La opinion de Rogelio Anaiz
Decía que el gran acierto político de Fidel Castro fue haber identificado la historia de Cuba con la gestión de Fulgencio Batista. Siete años de dictadura se transformaron por obra y magia de la manipulación en ciento veinte años de historia nacional. A diferencia de Santo Domingo o Nicaragua donde dictadores como Trujillo o Somoza se prolongaron en el poder durante décadas, en Cuba el régimen de Batista fue comparativamente muy breve.
Puede que la biografía de Batista sea muy parecida a la del clásico dictador bananero. De origen campesino, pobre y mulato, apenas pudo acceder al grado de sargento en esa suerte de guardias nacionales, instituciones militarizadas corruptas y encargadas de la represión interna. En ese cuerpo, Batista se desempeñaba como taquígrafo, su único y exclusivo estudio y su única y exclusiva actividad militar.
La revolución de 1933 lo proyectó a la política nacional. Audaz, inescrupuloso, inteligente a su manera, se las ingenió para ser, al mismo tiempo, popular e íntimo amigo de la embajada de Estados Unidos. Su ascendiente político empezó a ser alto a fines de la década del treinta. En 1940, se dio el lujo de ser elegido presidente con el voto popular y el apoyo de la izquierda.
Corrupto por definición, su personalidad política muy bien podría haber sido calificada con la típica evaluación argentina: roba pero hace. Efectivamente, Batista robaba pero inauguraba carreteras y edificios públicos. Batista no inventa la corrupción en Cuba pero la desarrolla mejor que nadie. Ya para 1943, un diplomático que luego va a ser muy conocido en la Argentina -me refiero a Spruille Braden- denunciaba la escandalosa corrupción del régimen batistiano.
En realidad, Batista no hizo nada que no hicieran los dictadores bananeros de su tiempo. Somoza y Trujillo también se presentaron como enemigos del fascismo y amigo de los aliados. En el caso de Somoza, su antifascismo militante le permitió expropiarles los campos a propietarios rurales de ascendencia alemana, expropiación organizada por el Estado, aunque su beneficiario directo fue Somoza.

◆ Qué se pide
¿Coinciden con el fragmento sobre Batista estas afirmaciones? Contesta sí o no a cada una y cita las palabras del fragmento que lo deciden.
(a) Batista fue elegido presidente en 1940 con el apoyo de la izquierda.
(b) En la guardia nacional, Batista trabajaba como piloto.
(c) El régimen de Batista duró más que los de Trujillo o Somoza.

◆ Extracto de datos
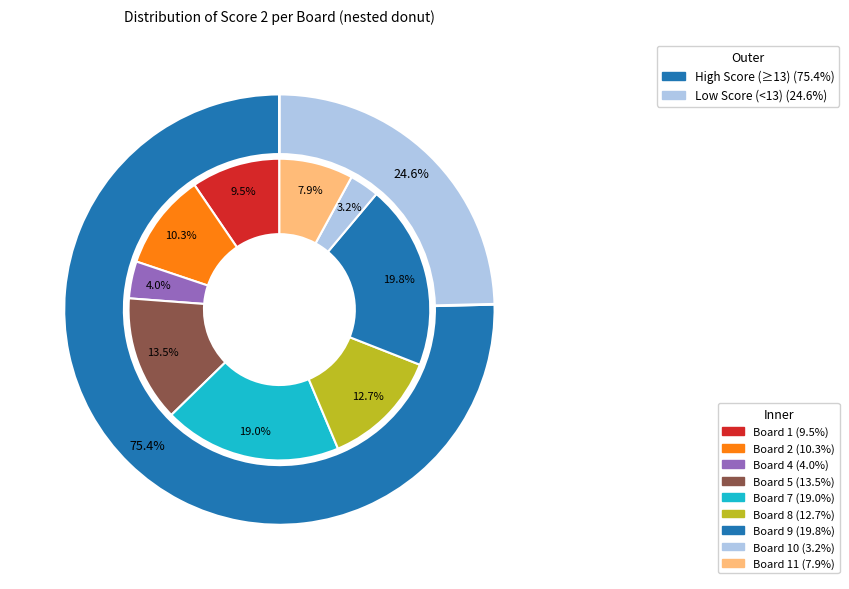

Does 10 represent more than half of the total?

No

◆ Respuesta
(a) Sí: "En 1940, se dio el lujo de ser elegido presidente con el voto popular y el apoyo de la izquierda."
(b) No: "En ese cuerpo, Batista se desempeñaba como taquígrafo"
(c) No: "en Cuba el régimen de Batista fue comparativamente muy breve."